On the morning of his 53rd birthday the leading Irish barrister of his day, John Philpot Curran, would have received news of serious disturbances in the city of Dublin. He would have been horrified to learn of the brutal death of his friend Lord Kilwarden, dragged from his coach along with his nephew and daughter and stabbed repeatedly with pikes.
However the violence of 23rd July 1803 was to come even closer to home for Curran. He would quickly have learned that it was no angry and leaderless mob that had murdered Kilwarden. It was the last throw of the dice of the United Irishmen, supposedly suppressed viciously five years earlier, in a rebellion led by a young Dublin Protestant, Robert Emmet. That name would come to haunt Curran.

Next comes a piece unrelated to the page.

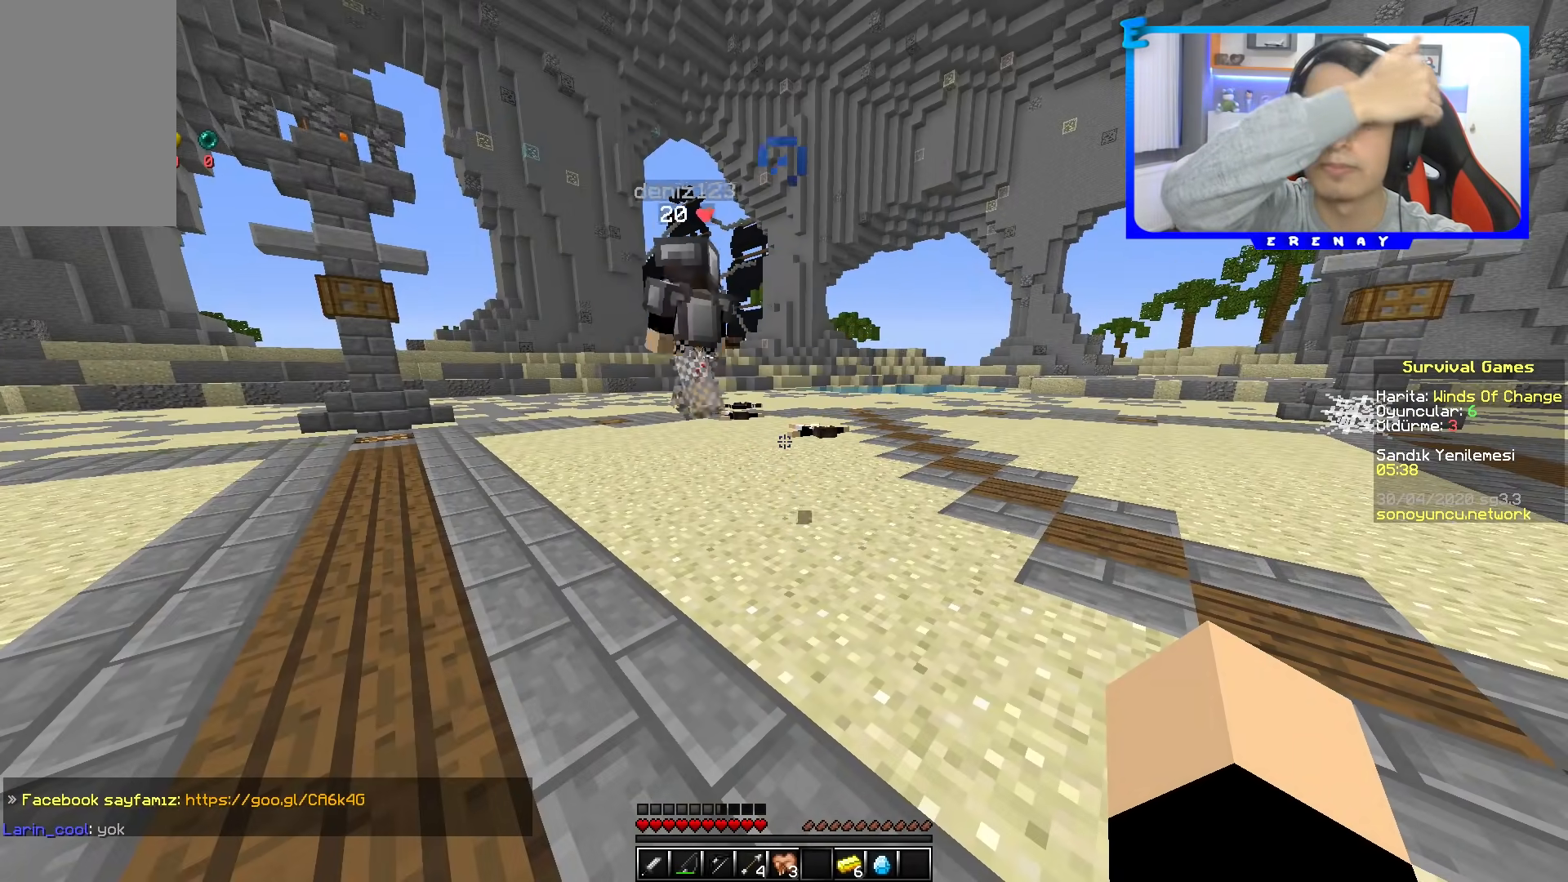
{"keys": ["a", "w"], "mouse": [], "events": [[150, "a", "down"], [267, "w", "down"]]}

John Philpot Curran was one of the most celebrated Irish public figures of his day. He was a politician, having been a member of the Irish parliament for three different constituencies. He was probably the most capable member of the Irish bar and had, in 1798, ably but futilely defended many of the leaders of the United Irishmen’s rebellion. His early career as a barrister had been marred by a serious stammer that had earned him the unenviable nickname ‘Stuttering Jack Curran’. But he had conquered his disability, apparently by spending hours reciting Shakespeare in front of a mirror.
He was also a duellist, having fought up to half a dozen opponents and survived.
One of those encounters highlights his penchant for ‘lost causes’ or, at least, his affiliation to the underdog. In 1780 Curran, himself a wealthy and well-connected Protestant, took on the case of an elderly Catholic priest, Father Neale, who had fallen foul of a distinctly obnoxious aristocrat, Lord Doneraile. The priest had criticized the brother of Doneraile’s mistress for maintaining an adulterous relationship and Doneraile, as you did if you were called– I kid you not – St.Leger St.Leger (his parents must have been extremely attached to the family name) had horsewhipped Father Neale for his croppy effrontery. St.Leger (squared) did not anticipate a jury of his peers deciding to punish him. But he reckoned without Curran’s powers of persuasion. The young advocate’s arguments coaxed the jury into awarding the horsewhipped priest 30 guineas and an affronted Doneraile challenged Curran to a duel. He fired and missed, Curran walked away without shooting.
While Curran may have opposed the Act of Union and defended United Irishmen his tolerance did not extend as far as permitting a relationship to form between his daughter Sarah and Robert Emmet. However, after the capture of the young rebel in the wake of his abortive coup Curran, typically, agreed to defend Emmet. He was unaware, however, of the existence of a correspondence between his client and his daughter. When the authorities came to search his house and he was apprised of the existence of letters between the young rebel and his youngest daughter he threw up the brief. Crucially he was replaced as defence counsel by the Crown’s most valuable intelligence asset in Dublin, the traitorous United Irishman Leonard McNally.
Curran was famous as a wit and phrasemaker. It may well have been he, rather than Edmund Burke, who uttered the immortal line ‘evil prospers when good men do nothing’. He said of an enemy that ‘his smile is like the silver plate on a coffin’. Marx once advised Engels to read Curran’s speeches. In an encounter with the infamous Irish hanging judge, Lord Norbury, the justice inquired of Curran if a particular piece of meat was ‘hung-beef’ to which Curran responded acidly ‘Do try it my Lord, then it is sure to be.’
In his private life he was often unhappy, he disowned his daughter Sarah and later his wife, also called Sarah and with whom he had nine children, ran off with a Protestant rector whom Curran sued for criminal conversation. But as a public figure Curran was a colossus who spanned the period between Henry Grattan and Daniel O’Connell and was, in many ways, the equal of both.
John Philpot Curran, scholar, poet, wit, barrister, politician, and humanitarian, was born 265 years ago, on this day.